Apache Spark is a fast engine for large scale data processing. Spark can interface with a variety of interfaces for distributed storage management, such as HDFS – Hadoop Distributed File System, Cassandra, Amazon S3, MapR File System, Swift, or OpenStack.
So, what does this combination offer to companies through SAP Vora?
- In-Memory query engine
Runs an in-memory query engine atop Apache Spark execution framework. Queries are compiled across nodes to speed up processing, which accelerates and simplifies OLAP analysis.
- Data hierarchies
Drill-down analysis and OLAP are performed using Spark SQL Semantics, which is enhanced with the inclusion of data hierarchies.
- Enhanced Mashup API
Users can create enriched data sets by taking projections from enterprise sources. This is possible due to enhanced mashup which is based upon Spark SQL Data Source APIs.
- Enhanced Spark and SAP HANA controller
Lightning fast data movements between Apache Spark and SAP HANA improve performance.
- Open development interface
Leverage open source development interfaces which support similar programming languages and all of the Hadoop distributions
The SAP HANA Vora engine can either be stand-alone or could be coupled with SAP HANA platform, to further extend enterprise grade analytics over Hadoop clusters.
Advantages of SAP Vora
Now that we are talking about Big Data and the combination of enterprise data along with it, SAP Vora actually helps businesses to analyze all the data on a distributed framework creating the ability to quickly deliver insights or data to applications that cater to business needs.
How will implementing SAP Vora help businesses achieve an edge?
- Precise Decisions
Combine external data with enterprise data, for faster and more precise decision making – even amid constantly changing circumstances.
- Data access democratized
Online Analytical Processing (OLAP) modeling over Hadoop data is made accessible for everyday users. This allows data scientists and analysts to have interactive access to Hadoop data and enterprise data – letting them create mashups in a jiffy for analysis.
- Big Data ownership simplified
A single solution processes and accesses both enterprise and Hadoop data, further simplifying the management of big data across varied landscapes.
A Real Life Scenario
To validate the fact that SAP Vora works in a tested environment, CenterPoint Energy deployed it. CenterPoint Energy is a utility company that delivers power to more than 2.3 million consumers.

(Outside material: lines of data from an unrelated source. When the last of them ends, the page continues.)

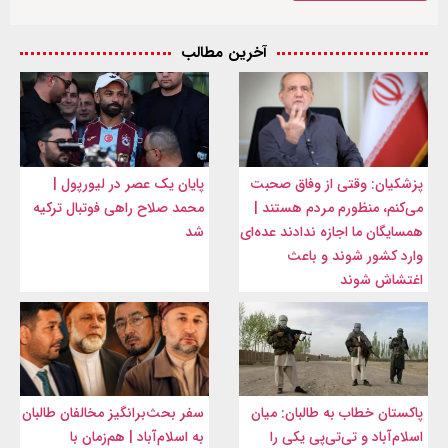
آخرین مطالب
پزشکیان: وقتی از وفاق صحبت
پایان یک عصر در لیورپول |
می‌کنم، منظورم مردم هستند |
محمد صلاح راهی فوتبال ترکیه
همسایگان ما اجازه ندادند عده‌ای
شد
وارد کشور شوند و باعث
اغتشاش شوند
پاکستان خطاب به طالبان: میان
سفر بحث‌برانگیز مخالفان طالبان
اسلام‌آباد و تی‌تی‌پی یکی را
به اسلام‌آباد | هم‌زمان با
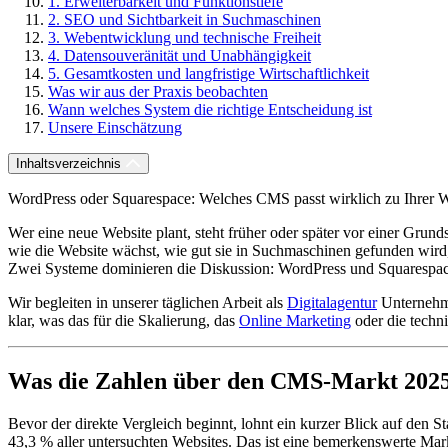
1. Erweiterbarkeit und Funktionstiefe
2. SEO und Sichtbarkeit in Suchmaschinen
3. Webentwicklung und technische Freiheit
4. Datensouveränität und Unabhängigkeit
5. Gesamtkosten und langfristige Wirtschaftlichkeit
Was wir aus der Praxis beobachten
Wann welches System die richtige Entscheidung ist
Unsere Einschätzung
Inhaltsverzeichnis
WordPress oder Squarespace: Welches CMS passt wirklich zu Ihrer W
Wer eine neue Website plant, steht früher oder später vor einer Grund
wie die Website wächst, wie gut sie in Suchmaschinen gefunden wird,
Zwei Systeme dominieren die Diskussion: WordPress und Squarespace. 
Wir begleiten in unserer täglichen Arbeit als
Digitalagentur
Unternehme
klar, was das für die Skalierung, das
Online Marketing
oder die techni
Was die Zahlen über den CMS-Markt 2025
Bevor der direkte Vergleich beginnt, lohnt ein kurzer Blick auf den
43,3 % aller untersuchten Websites. Das ist eine bemerkenswerte Mark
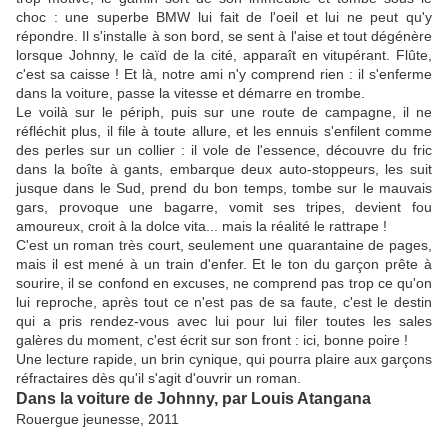
choc : une superbe BMW lui fait de l'oeil et lui ne peut qu'y
répondre. Il s'installe à son bord, se sent à l'aise et tout dégénère
lorsque Johnny, le caïd de la cité, apparaît en vitupérant. Flûte,
c'est sa caisse ! Et là, notre ami n'y comprend rien : il s'enferme
dans la voiture, passe la vitesse et démarre en trombe.
Le voilà sur le périph, puis sur une route de campagne, il ne
réfléchit plus, il file à toute allure, et les ennuis s'enfilent comme
des perles sur un collier : il vole de l'essence, découvre du fric
dans la boîte à gants, embarque deux auto-stoppeurs, les suit
jusque dans le Sud, prend du bon temps, tombe sur le mauvais
gars, provoque une bagarre, vomit ses tripes, devient fou
amoureux, croit à la dolce vita... mais la réalité le rattrape !
C'est un roman très court, seulement une quarantaine de pages,
mais il est mené à un train d'enfer. Et le ton du garçon prête à
sourire, il se confond en excuses, ne comprend pas trop ce qu'on
lui reproche, après tout ce n'est pas de sa faute, c'est le destin
qui a pris rendez-vous avec lui pour lui filer toutes les sales
galères du moment, c'est écrit sur son front : ici, bonne poire !
Une lecture rapide, un brin cynique, qui pourra plaire aux garçons
réfractaires dès qu'il s'agit d'ouvrir un roman.
Dans la voiture de Johnny, par Louis Atangana
Rouergue jeunesse, 2011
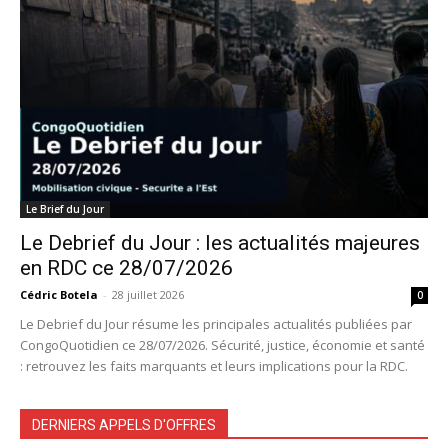
Le Brief du Jour
Le Debrief du Jour : les actualités majeures
en RDC ce 28/07/2026
Cédric Botela
-
28 juillet 2026
0
Le Debrief du Jour résume les principales actualités publiées par
CongoQuotidien ce 28/07/2026. Sécurité, justice, économie et santé
: retrouvez les faits marquants et leurs implications pour la RDC.
DERNIERS APPELS D'OFFRES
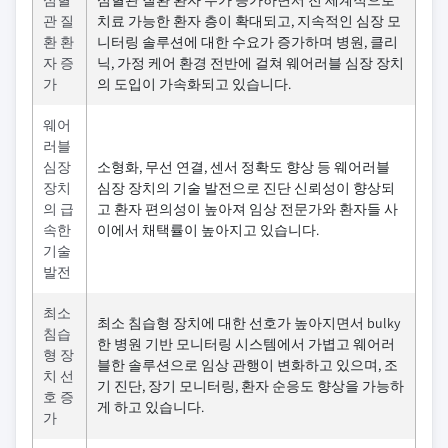
관 질
치료 가능한 환자 층이 확대되고, 지속적인 심장 모
환 환
니터링 솔루션에 대한 수요가 증가하며 병원, 클리
자 증
닉, 가정 케어 환경 전반에 걸쳐 웨어러블 심장 장치
가
의 도입이 가속화되고 있습니다.
웨어
러블
심장
소형화, 무선 연결, 센서 정확도 향상 등 웨어러블
장치
심장 장치의 기술 발전으로 진단 신뢰성이 향상되
의 급
고 환자 편의성이 높아져 임상 전문가와 환자들 사
속한
이에서 채택률이 높아지고 있습니다.
기술
발전
최소
최소 침습형 장치에 대한 선호가 높아지면서 bulky
침습
한 병원 기반 모니터링 시스템에서 가볍고 웨어러
형 장
블한 솔루션으로 임상 관행이 변화하고 있으며, 조
치 선
기 진단, 장기 모니터링, 환자 순응도 향상을 가능하
호 증
게 하고 있습니다.
가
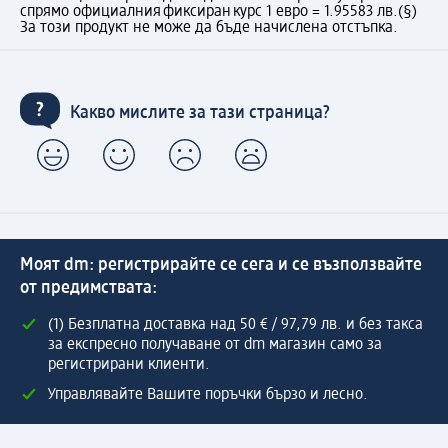
спрямо официалния фиксиран курс 1 евро = 1.95583 лв.
(§)
За този продукт не може да бъде начислена отстъпка.
Какво мислите за тази страница?
Моят dm: регистрирайте се сега и се възползвайте
от предимствата:
(1) Безплатна доставка над 50 € / 97,79 лв. и без такса
за експресно получаване от dm магазин само за
регистрирани клиенти.
Управлявайте Вашите поръчки бързо и лесно.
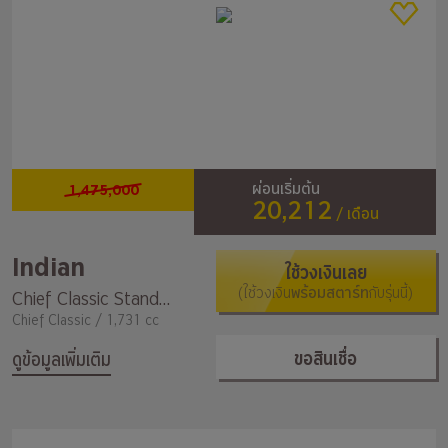
1,475,000
ผ่อนเริ่มต้น
20,212
/ เดือน
Indian
ใช้วงเงินเลย
(ใช้วงเงิน
พร้อมสตาร์ท
กับรุ่นนี้)
Chief Classic Standard
Chief Classic / 1,731 cc
ขอสินเชื่อ
ดูข้อมูลเพิ่มเติม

For that, they collect electronic meter data every 15 minutes for energy usage reporting, which leads to substantial data storage costs.
SAP and CenterPoint Energy had successfully built a testing environment in 6 weeks that had the capability to process 5 billion records of data with Hadoop, SAP HANA and SAP HANA Vora. This successful testing resulted in implementation standardization on the SAP HANA platform and SAP HANA Vora by CenterPoint Energy.
As organizations drift towards being smart digital enterprises, it’s highly unacceptable for businesses to let go of 60-70% of unused data. Especially where gaining deeper actionable insights of consumer behavior can give businesses the much-needed competitive edge.
For companies who are already on SAP, SAP Vora can be a great addition to integrate their transactional, lake, and other data sources into Vora to create mashup queries for deep dive and interactive analysis.